Ernst Molden im Interview: „Leute freuen sich wie Kinder zu Weihnachten“
Ab Mittwoch konzertiert Ernst Molden mit guten Freunden – etwa Willi Resetarits und Nino aus Wien – in Hall. Ein Gespräch über Gemeinsamkeit trotz Sicherheitsabstand, Streaming-Einsamkeit und Zynismus in der Kulturpolitik.
Das Festival „Ernst Molden & Friends“ hätte im Juni im Haller Hofratsgarten stattfinden sollen, jetzt wird es ab Mittwoch an drei Abenden nachgeholt.
Ernst Molden: Und das ist toll. Grundsätzlich gibt es zwei Arten von Veranstaltern: Die, die gesagt haben, wir müssen Corona aussitzen und stillhalten und hoffen, dass alles wieder wird wie vorher. Und die, die sich etwas einfallen lassen. Die sind jetzt besser dran. Andreas Ablinger, der die Konzerte in Hall organisiert, hat Alternativszenarien erarbeitet. Dafür soll er jetzt belohnt werden.

### Aufgabe 1
Wann und wo hätte das Festival aus dem Interview mit Ernst Molden ursprünglich stattfinden sollen?

### Vorliegende Daten
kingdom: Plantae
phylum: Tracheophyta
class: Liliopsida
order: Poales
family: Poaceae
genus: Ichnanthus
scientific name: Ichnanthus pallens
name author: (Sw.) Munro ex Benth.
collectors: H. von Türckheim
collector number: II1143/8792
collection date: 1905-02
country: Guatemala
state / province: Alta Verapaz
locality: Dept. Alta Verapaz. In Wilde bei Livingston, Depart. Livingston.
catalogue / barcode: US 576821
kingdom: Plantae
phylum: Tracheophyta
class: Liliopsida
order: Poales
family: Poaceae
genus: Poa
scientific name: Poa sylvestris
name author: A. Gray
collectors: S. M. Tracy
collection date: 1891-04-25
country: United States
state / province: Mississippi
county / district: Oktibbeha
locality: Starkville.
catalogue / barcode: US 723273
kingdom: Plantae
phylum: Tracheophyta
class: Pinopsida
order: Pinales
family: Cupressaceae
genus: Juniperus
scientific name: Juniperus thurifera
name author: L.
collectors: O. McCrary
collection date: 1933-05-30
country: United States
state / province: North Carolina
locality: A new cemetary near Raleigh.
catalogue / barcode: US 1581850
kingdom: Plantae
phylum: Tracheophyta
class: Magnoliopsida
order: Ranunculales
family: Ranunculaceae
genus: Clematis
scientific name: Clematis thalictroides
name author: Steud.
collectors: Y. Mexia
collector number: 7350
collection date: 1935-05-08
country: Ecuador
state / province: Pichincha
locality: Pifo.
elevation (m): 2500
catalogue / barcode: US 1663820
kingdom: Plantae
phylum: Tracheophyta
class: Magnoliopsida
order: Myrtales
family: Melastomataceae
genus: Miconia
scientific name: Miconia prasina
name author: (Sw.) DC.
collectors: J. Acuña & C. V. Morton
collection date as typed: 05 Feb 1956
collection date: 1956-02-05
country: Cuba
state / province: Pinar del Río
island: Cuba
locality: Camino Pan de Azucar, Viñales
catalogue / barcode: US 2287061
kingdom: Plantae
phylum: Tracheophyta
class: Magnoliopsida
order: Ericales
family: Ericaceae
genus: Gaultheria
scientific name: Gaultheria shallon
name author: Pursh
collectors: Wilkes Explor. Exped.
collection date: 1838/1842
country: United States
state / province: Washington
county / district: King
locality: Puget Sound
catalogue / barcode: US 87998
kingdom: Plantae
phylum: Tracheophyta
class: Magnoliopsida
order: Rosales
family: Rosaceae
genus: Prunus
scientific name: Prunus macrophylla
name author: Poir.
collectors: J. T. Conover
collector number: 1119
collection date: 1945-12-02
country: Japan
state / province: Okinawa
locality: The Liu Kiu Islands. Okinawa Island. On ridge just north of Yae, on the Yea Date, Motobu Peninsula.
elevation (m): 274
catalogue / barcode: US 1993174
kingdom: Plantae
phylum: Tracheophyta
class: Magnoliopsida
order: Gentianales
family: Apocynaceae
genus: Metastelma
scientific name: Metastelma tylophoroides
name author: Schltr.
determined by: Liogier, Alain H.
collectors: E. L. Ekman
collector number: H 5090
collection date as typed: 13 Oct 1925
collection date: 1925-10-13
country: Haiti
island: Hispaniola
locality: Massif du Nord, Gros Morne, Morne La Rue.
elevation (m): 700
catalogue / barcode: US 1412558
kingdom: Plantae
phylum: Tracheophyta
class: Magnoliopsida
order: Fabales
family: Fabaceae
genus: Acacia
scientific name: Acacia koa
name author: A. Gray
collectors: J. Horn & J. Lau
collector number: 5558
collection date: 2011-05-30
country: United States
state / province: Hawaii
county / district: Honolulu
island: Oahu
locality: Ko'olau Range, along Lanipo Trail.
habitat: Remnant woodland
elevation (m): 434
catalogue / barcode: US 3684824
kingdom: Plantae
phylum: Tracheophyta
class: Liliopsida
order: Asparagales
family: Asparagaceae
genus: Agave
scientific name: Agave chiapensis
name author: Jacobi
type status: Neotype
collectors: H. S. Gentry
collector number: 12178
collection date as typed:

### Aufgabe 2
Zähle die Zeilen der Liste, in denen die Zeichenfolge „barcode“ vorkommt, und achte dabei auf Groß- und Kleinschreibung. Nenne nur die Zahl.

### Lösung 1
Im Juni im Haller Hofratsgarten.

### Lösung 2
9